Spencerfield Spirit Company was acquired by Ian Macleod Distillers in 2016. The Edinburgh Gin brand name, as well as those of the company's blended whiskies, were added to their portfolio and the Spencerfield Spirit branding was wound down. Ian Macleod purchased a site on East Market Street in 2018 and announced plans for a new brand home and distillery attraction for Edinburgh Gin. The chosen site had been earmarked for development by Edinburgh City Council, who noted its potential for a gateway regeneration project. This project was concurrent with the company's investment in its other visitor sites, including the revival of Rosebank distillery. The company predicted visitor numbers to the new distillery would be in excess of 100,000 per year.

In recent years Edinburgh Gin have released several limited-edition gins themed around persons and places associated with the Fringe Festival, including a limited edition collaboration with Phoebe Waller-Bridge in 2021 and with Eddie Izzard in 2023.

== Edinburgh Gin Distillery at the Arches ==

The Arches is Edinburgh Gin's distillery, brand home and visitor centre, located on East Market Street, Edinburgh. The attraction opened to the public on 6 December 2024. At launch the attraction offered four different tour types including a gin-making experience and a gin and chocolate pairing tour. Seasonal tours and experiences are sometimes held, which have included wreath-making workshops and cheese pairings with Edinburgh cheesemonger IJ Mellis.

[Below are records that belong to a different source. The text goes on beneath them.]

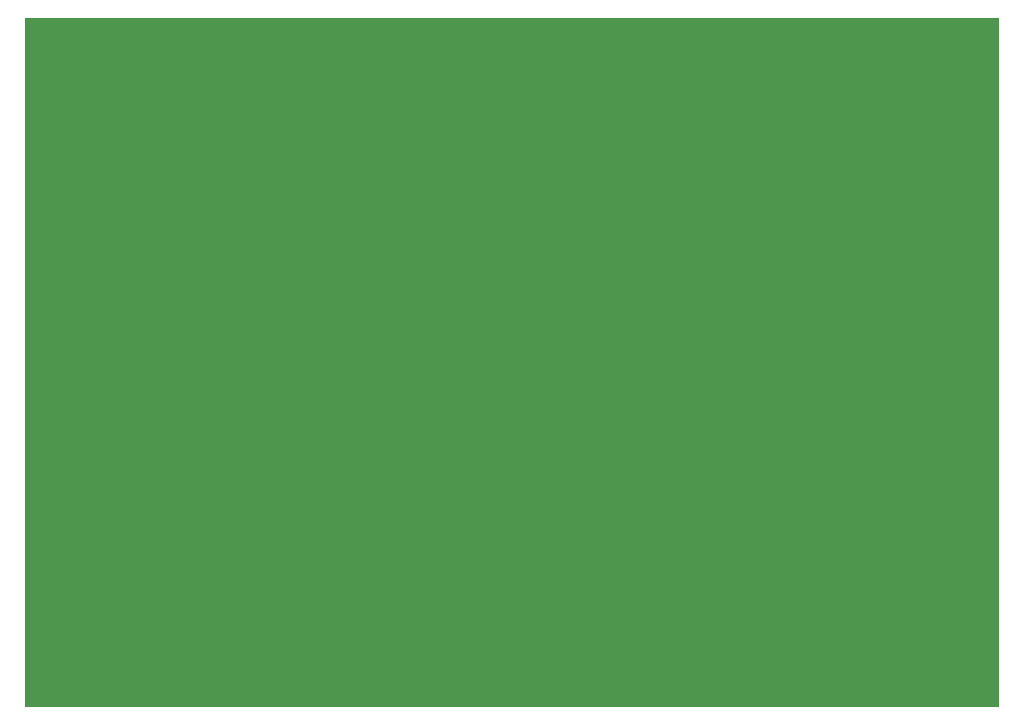
<source format=gbr>
G04 DipTrace 2.4.0.2*
%INÏëàòà.gbr*%
%MOIN*%
%ADD11C,0.0055*%
%FSLAX44Y44*%
G04*
G70*
G90*
G75*
G01*
%LNBoardPoly*%
%LPD*%
G36*
X3937Y26937D2*
D11*
Y3937D1*
X36437D1*
Y26937D1*
X3937D1*
G37*
M02*

</source>
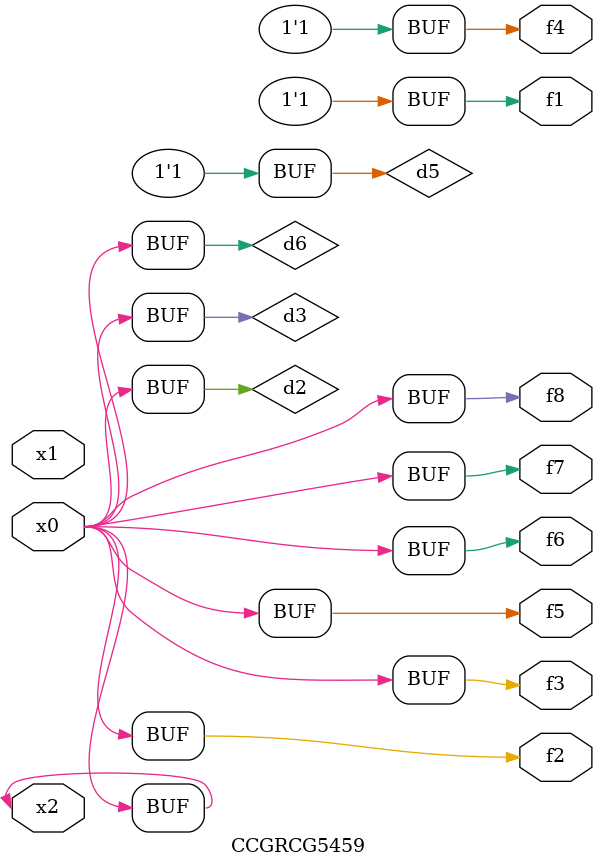
<source format=v>
module CCGRCG5459(
	input x0, x1, x2,
	output f1, f2, f3, f4, f5, f6, f7, f8
);

	wire d1, d2, d3, d4, d5, d6;

	xnor (d1, x2);
	buf (d2, x0, x2);
	and (d3, x0);
	xnor (d4, x1, x2);
	nand (d5, d1, d3);
	buf (d6, d2, d3);
	assign f1 = d5;
	assign f2 = d6;
	assign f3 = d6;
	assign f4 = d5;
	assign f5 = d6;
	assign f6 = d6;
	assign f7 = d6;
	assign f8 = d6;
endmodule

</source>
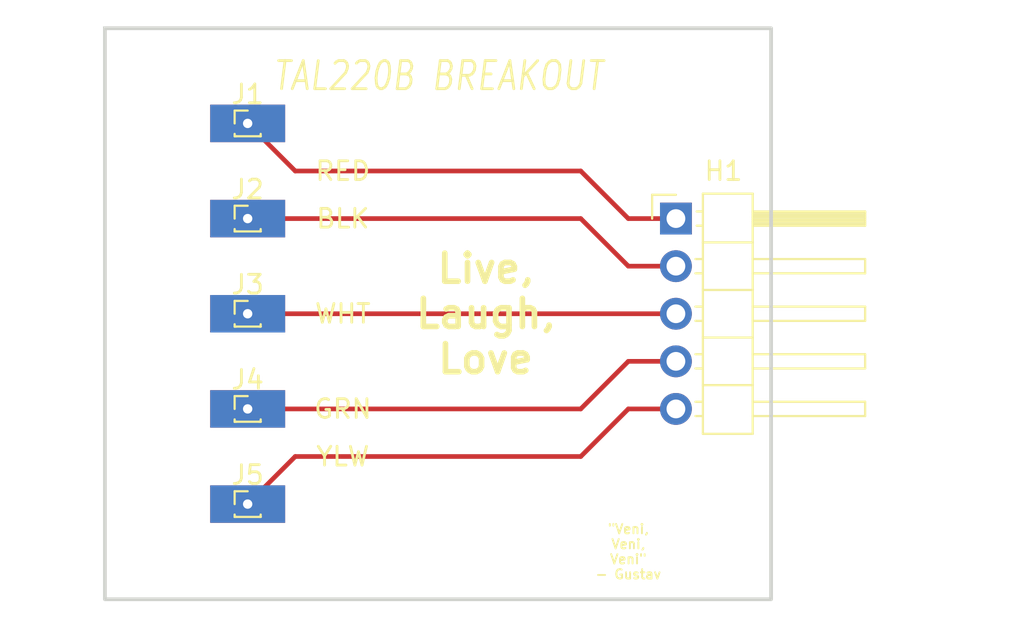
<source format=kicad_pcb>
(kicad_pcb (version 20211014) (generator pcbnew)

  (general
    (thickness 1.6)
  )

  (paper "A4")
  (layers
    (0 "F.Cu" signal)
    (31 "B.Cu" signal)
    (32 "B.Adhes" user "B.Adhesive")
    (33 "F.Adhes" user "F.Adhesive")
    (34 "B.Paste" user)
    (35 "F.Paste" user)
    (36 "B.SilkS" user "B.Silkscreen")
    (37 "F.SilkS" user "F.Silkscreen")
    (38 "B.Mask" user)
    (39 "F.Mask" user)
    (40 "Dwgs.User" user "User.Drawings")
    (41 "Cmts.User" user "User.Comments")
    (42 "Eco1.User" user "User.Eco1")
    (43 "Eco2.User" user "User.Eco2")
    (44 "Edge.Cuts" user)
    (45 "Margin" user)
    (46 "B.CrtYd" user "B.Courtyard")
    (47 "F.CrtYd" user "F.Courtyard")
    (48 "B.Fab" user)
    (49 "F.Fab" user)
    (50 "User.1" user)
    (51 "User.2" user)
    (52 "User.3" user)
    (53 "User.4" user)
    (54 "User.5" user)
    (55 "User.6" user)
    (56 "User.7" user)
    (57 "User.8" user)
    (58 "User.9" user)
  )

  (setup
    (pad_to_mask_clearance 0)
    (pcbplotparams
      (layerselection 0x00010fc_ffffffff)
      (disableapertmacros false)
      (usegerberextensions true)
      (usegerberattributes true)
      (usegerberadvancedattributes false)
      (creategerberjobfile false)
      (svguseinch false)
      (svgprecision 6)
      (excludeedgelayer true)
      (plotframeref false)
      (viasonmask false)
      (mode 1)
      (useauxorigin false)
      (hpglpennumber 1)
      (hpglpenspeed 20)
      (hpglpendiameter 15.000000)
      (dxfpolygonmode true)
      (dxfimperialunits true)
      (dxfusepcbnewfont true)
      (psnegative false)
      (psa4output false)
      (plotreference true)
      (plotvalue false)
      (plotinvisibletext false)
      (sketchpadsonfab false)
      (subtractmaskfromsilk true)
      (outputformat 1)
      (mirror false)
      (drillshape 0)
      (scaleselection 1)
      (outputdirectory "./")
    )
  )

  (net 0 "")

  (footprint "MountingHole:MountingHole_2mm" (layer "F.Cu") (at 121.92 27.94))

  (footprint "MountingHole:MountingHole_2mm" (layer "F.Cu") (at 121.92 53.34))

  (footprint "Connector_PinHeader_1.00mm:PinHeader_1x01_P1.00mm_Vertical" (layer "F.Cu") (at 96.52 50.8))

  (footprint "MountingHole:MountingHole_2mm" (layer "F.Cu") (at 91.44 27.94))

  (footprint "Connector_PinHeader_1.00mm:PinHeader_1x01_P1.00mm_Vertical" (layer "F.Cu") (at 96.52 35.56))

  (footprint "Connector_PinHeader_1.00mm:PinHeader_1x01_P1.00mm_Vertical" (layer "F.Cu") (at 96.52 45.72))

  (footprint "Connector_PinHeader_1.00mm:PinHeader_1x01_P1.00mm_Vertical" (layer "F.Cu") (at 96.52 40.64))

  (footprint "MountingHole:MountingHole_2mm" (layer "F.Cu") (at 91.44 53.34))

  (footprint "Connector_PinHeader_1.00mm:PinHeader_1x01_P1.00mm_Vertical" (layer "F.Cu") (at 96.52 30.48))

  (footprint "Connector_PinHeader_2.54mm:PinHeader_1x05_P2.54mm_Horizontal" (layer "F.Cu") (at 119.38 35.56))

  (gr_rect (start 88.9 25.4) (end 124.46 55.88) (layer "Edge.Cuts") (width 0.2) (fill none) (tstamp 3ae2a788-c611-46f5-b560-2d1c608bd8c1))
  (gr_text "GRN" (at 101.6 45.72) (layer "F.SilkS") (tstamp 2a901ea0-04b2-409c-a061-00046e9e4074)
    (effects (font (size 1 1) (thickness 0.15)))
  )
  (gr_text "Live,\nLaugh,\nLove" (at 109.22 40.64) (layer "F.SilkS") (tstamp 46cdd550-6eb5-40ba-b84b-c1c62523a95b)
    (effects (font (size 1.5 1.5) (thickness 0.3)))
  )
  (gr_text "YLW" (at 101.6 48.26) (layer "F.SilkS") (tstamp 526aa988-8108-4d40-8737-0f1900983994)
    (effects (font (size 1 1) (thickness 0.15)))
  )
  (gr_text "WHT" (at 101.6 40.64) (layer "F.SilkS") (tstamp 77f289be-a763-42c0-a1df-c45cdddc6239)
    (effects (font (size 1 1) (thickness 0.15)))
  )
  (gr_text "BLK" (at 101.6 35.56) (layer "F.SilkS") (tstamp 8345d0d2-9be8-4844-9b6b-2f13b74d8742)
    (effects (font (size 1 1) (thickness 0.15)))
  )
  (gr_text "RED" (at 101.6 33.02) (layer "F.SilkS") (tstamp d3c0a624-a6b4-42f2-8a37-7d292bc8e0a1)
    (effects (font (size 1 1) (thickness 0.15)))
  )
  (gr_text "{dblquote}Veni,\nVeni,\nVeni{dblquote}\n- Gustav" (at 116.84 53.34) (layer "F.SilkS") (tstamp f09745c2-f4ab-4227-a514-7686cb5af951)
    (effects (font (size 0.5 0.5) (thickness 0.1)))
  )
  (gr_text "TAL220B BREAKOUT" (at 106.68 27.94) (layer "F.SilkS") (tstamp f739209f-4d12-4b9a-a734-741bd9193882)
    (effects (font (size 1.5 1.2) (thickness 0.15) italic))
  )

  (segment (start 114.3 45.72) (end 116.84 43.18) (width 0.25) (layer "F.Cu") (net 0) (tstamp 0042f3ae-b1db-47dd-8d39-46a3594a1840))
  (segment (start 99.06 33.02) (end 114.3 33.02) (width 0.25) (layer "F.Cu") (net 0) (tstamp 04c450a0-535c-4ed4-90e1-4bbe46e8f19d))
  (segment (start 114.3 35.56) (end 116.84 38.1) (width 0.25) (layer "F.Cu") (net 0) (tstamp 23acd285-bb43-4fc5-ab6a-6660a609f053))
  (segment (start 96.52 50.8) (end 99.06 48.26) (width 0.25) (layer "F.Cu") (net 0) (tstamp 37260b02-bc8a-4bca-8e84-94329ba74069))
  (segment (start 99.06 48.26) (end 114.3 48.26) (width 0.25) (layer "F.Cu") (net 0) (tstamp 395769b2-bbd4-424a-969c-ae8955442453))
  (segment (start 114.3 33.02) (end 116.84 35.56) (width 0.25) (layer "F.Cu") (net 0) (tstamp 429ac3c0-0728-44e5-97fd-f5c7a7cf562c))
  (segment (start 96.52 35.56) (end 114.3 35.56) (width 0.25) (layer "F.Cu") (net 0) (tstamp 4855be48-3156-4061-bae1-da7f048321bc))
  (segment (start 116.84 43.18) (end 119.38 43.18) (width 0.25) (layer "F.Cu") (net 0) (tstamp 545da957-157b-4146-b342-016c02419bdd))
  (segment (start 96.52 45.72) (end 114.3 45.72) (width 0.25) (layer "F.Cu") (net 0) (tstamp 6b48472f-8c59-40d7-a39f-c56f8ac3efc4))
  (segment (start 116.84 35.56) (end 119.38 35.56) (width 0.25) (layer "F.Cu") (net 0) (tstamp 71ebe203-7db4-4793-9c8b-e2093e778578))
  (segment (start 116.84 38.1) (end 119.38 38.1) (width 0.25) (layer "F.Cu") (net 0) (tstamp 88684c64-95f9-4505-a5ed-3ffc8073c4da))
  (segment (start 114.3 48.26) (end 116.84 45.72) (width 0.25) (layer "F.Cu") (net 0) (tstamp ab694c2e-5111-453c-a544-1033185e5bdf))
  (segment (start 96.52 40.64) (end 119.38 40.64) (width 0.25) (layer "F.Cu") (net 0) (tstamp de8e608a-e6d3-4cca-99a0-50e82a9e57e7))
  (segment (start 96.52 30.48) (end 99.06 33.02) (width 0.25) (layer "F.Cu") (net 0) (tstamp f4360f8e-4b46-4e12-b5cd-c1c5e8e02685))
  (segment (start 116.84 45.72) (end 119.38 45.72) (width 0.25) (layer "F.Cu") (net 0) (tstamp fbc5f7af-8f81-43ed-9d72-59f8017cab3d))

)

</source>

The distillery operates two 2,000 litre stills nicknamed Annie and Lina, after the first female gardeners to work at the Royal Botanic Gardens, Edinburgh. A third, smaller still, is nicknamed Matilda and used for experimental purposes. The Arches is built on the site of the former Trinity Church and incorporates arches and brickwork from the heritage building into its design. Part of the original site is C listed, and five 19th-century structures have been folded into the modern building. In Summer 2025 a second rooftop bar, the Roof Terrace Bar, was added to the site.

== Production ==

Edinburgh Gin uses a combination of maceration and vapour infusion distillation. Most botanicals are macerated overnight in neutral grain spirit, but delicate ingredients are suspended in the head of the still. Prior to production moving to the Arches, the still at the Biscuit Factory had a copper basket for this purpose; spirits produced at Rutland Place, where the stills did not have baskets fitted, would have their botanicals placed in the still in teabags instead.

The Classic Gin uses juniper from North Macedonia, while Seaside Gin and Cannonball Gin use juniper from Italy.

== Reception & Awards ==

In 2010 the original Edinburgh Gin was awarded a SIP Gold award, followed by the IWSC silver award and Great Taste Gold in 2011. Other Edinburgh Gin expressions have also been successful at the IWSC, with Cannonball Gin being awarded IWSC Gold in 2015.

Edinburgh Gin Head Distiller David Wilkinson was named Distiller of the Year at the Icons of Gin Awards 2019, and the Arches was named Scottish Gin Distillery of the Year and Gin Tourist Destination of the Year at the Scottish Gin Awards in 2025.